## Task:
Lines from the one containing "Chest CT, one axial slice." through the end of the material below should be given again exactly, with no others.

◇ ◇ ◇ ◇ ◇

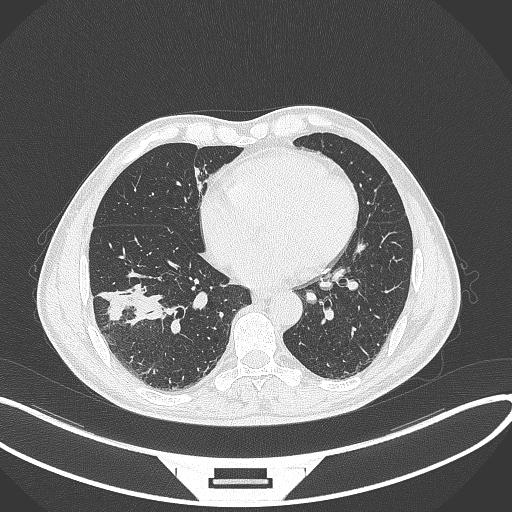
Chest CT, one axial slice; position 136 of 364 along the scan axis; reconstruction kernel B70f; 120 kVp; lung window (W 1500 / L -600 HU); 1 mm slice thickness; 512 × 512 image matrix. Patient: male, 58 years. From the clinical record (not read from this slice): clinical TNM (as recorded): T3 N0 M0; histopathological grade: G2.
Outlined on this slice (rectangle marked by the reading radiologist):
- lung tumour (recorded histology: squamous cell carcinoma): bounding box (x1, y1, x2, y2) in pixels: (103, 284, 165, 325)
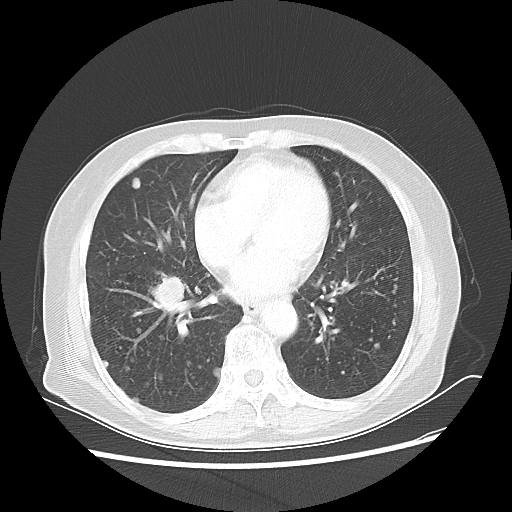
Chest CT, one axial slice. Position 22 of 56 along the scan axis. Reconstruction kernel LUNG. 80 kVp. Lung window (W 1500 / L -600 HU). 5 mm slice thickness. 512 × 512 image matrix, field of view 360 × 360 mm. Patient: female, 68 years. From the clinical record (not read from this slice): clinical TNM (as recorded): T1c N3 M0.
Structures marked on this image (bounding box drawn by a radiologist):
- lung tumour (recorded histology: squamous cell carcinoma): box from (x=142, y=276) to (x=192, y=325) px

◇ ◇ ◇ ◇ ◇

## Finished exercise:
Chest CT, one axial slice. Position 22 of 56 along the scan axis. Reconstruction kernel LUNG. 80 kVp. Lung window (W 1500 / L -600 HU). 5 mm slice thickness. 512 × 512 image matrix, field of view 360 × 360 mm. Patient: female, 68 years. From the clinical record (not read from this slice): clinical TNM (as recorded): T1c N3 M0.
Structures marked on this image (bounding box drawn by a radiologist):
- lung tumour (recorded histology: squamous cell carcinoma): box from (x=142, y=276) to (x=192, y=325) px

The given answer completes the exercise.